Masyarakat yang terlibat dalam demokrasi memiliki keterampilan dan sumber daya yang
diperlukan untuk mengembangkan nilai-nilai, sikap, dan pendapat berbasis informasi,
menghubungkan mereka bersama-sama, dan menerjemahkannya ke dalam tindakan efektif.
“Norma dan nilai-nilai” demokratis mencakup efektivitas internal dan eksternal kepercayaan
politik dan sosial, kepentingan politik, tugas warga negara, dan toleransi politik. “Sikap dan
keyakinan”mengacu pada pandangan umum seseorang tentang dunia sosial dan politik dimana
kita hidup. “Opini/pendapat” menjadi formulasi yang lebih proksimat dan konkret tentang
orientasi yang berlaku pada isu, kebijakan, kandidat, pemegang jabatan spesifik dan sejenisnya.
Berpegang pada opini terutama opini yang stabil, konsisten dan berbasis informasi adalah unsur
penting dari proses demokrasi dan kewarganegaraan demokratis.

Seringkali perbedaan dibuat antara perilaku politik dan kewarganegaraan.
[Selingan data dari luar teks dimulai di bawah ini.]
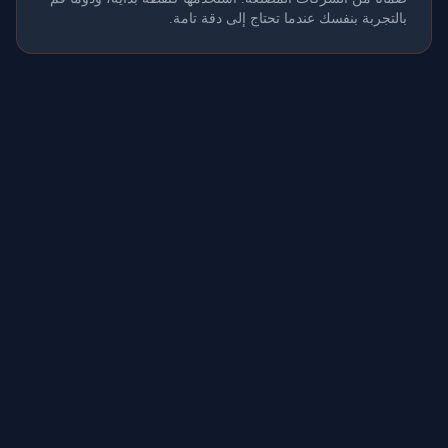
بالتجربة بنفسك عندما تحتاج إلى دقة تامة.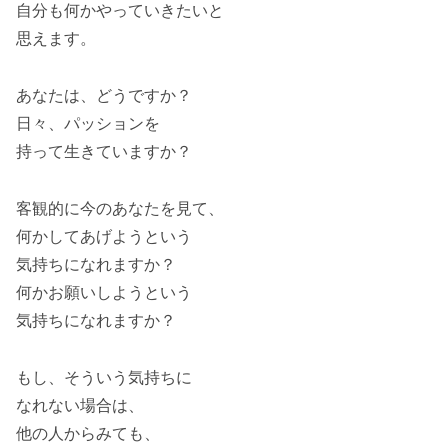
自分も何かやっていきたいと
思えます。
あなたは、どうですか？
日々、パッションを
持って生きていますか？
客観的に今のあなたを見て、
何かしてあげようという
気持ちになれますか？
何かお願いしようという
気持ちになれますか？
もし、そういう気持ちに
なれない場合は、
他の人からみても、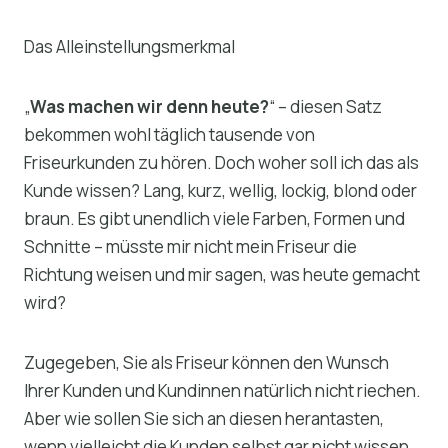
Das Alleinstellungsmerkmal
„
Was machen wir denn heute?
“ – diesen Satz
bekommen wohl täglich tausende von
Friseurkunden zu hören. Doch woher soll ich das als
Kunde wissen? Lang, kurz, wellig, lockig, blond oder
braun. Es gibt unendlich viele Farben, Formen und
Schnitte – müsste mir nicht mein Friseur die
Richtung weisen und mir sagen, was heute gemacht
wird?
Zugegeben, Sie als Friseur können den Wunsch
Ihrer Kunden und Kundinnen natürlich nicht riechen.
Aber wie sollen Sie sich an diesen herantasten,
wenn vielleicht die Kunden selbst gar nicht wissen,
Perilaku politik
didefinisikan sebagai kegiatan yang mempengaruhi pemilihan langsung maupun tidak langsung.
Sedangkan perilaku kewarganegaraan mengacu pada partisipasi individu untuk mengatasi
keprihatinan public secara langsung melalui metode di luar pemilu dan pemerintah. Warga yang
terlibat secara demokratis adalah orang yang berpartisipasi dalam kehidupan politik dan
kewarganegaraan dan memiliki nilai, sikap, pendapat, keterampilan dan sumberdaya untuk
melakukannya secara efektif.

Studi tentang keyakinan dan sikap politik memiliki beberapa konsep kunci yang sama
sengan psikologi yaitu kognisi dan afek. Kognisi mengacu pada bagaimana individu memproses
dan menggunakan informasi sedangkan afek mengacu pada bagaimana seseorang merasa tentang
hal itu.

Dampak positif penggunaan media terhadap partisipasi sebagian besar tidak langsung
terjadi melalui dampaknya terhadap motivasi dan kemampuan. Media juga dapat memiliki
dampak yang lebih langsung terhadap partisipasi melalui penyediaan “informasi mobilisasi”
seperti seruan khusus untuk bertindak dan identifikasi peluang khusus untuk bertindak (Lemert,
1981, 1992; Merrit, 1998; Sirianni & Friedland, 2001).

Hampir 40 tahun penelitian kuantitatif tentang media dan politik ada consensus bahwa
meskipun media tidak mempengaruhi pikiran orang tetapi media dapat mempegaruhi pendapat
orang tentang sesuatu. Peran media dalam politik demokratis berfokus pada genre berita dan
urusan public. Umumnya di media urusan politik dan khususnya media beritalah politik
diasumsikan berada dan kepada bagian media inilah masyarakat diasumsikan berpaling ketika
terlibat dalam dunia politik. Media urusan public membahas isu-isu dunia nyata yang relevan
bagi persentase warga negara yang signifikan.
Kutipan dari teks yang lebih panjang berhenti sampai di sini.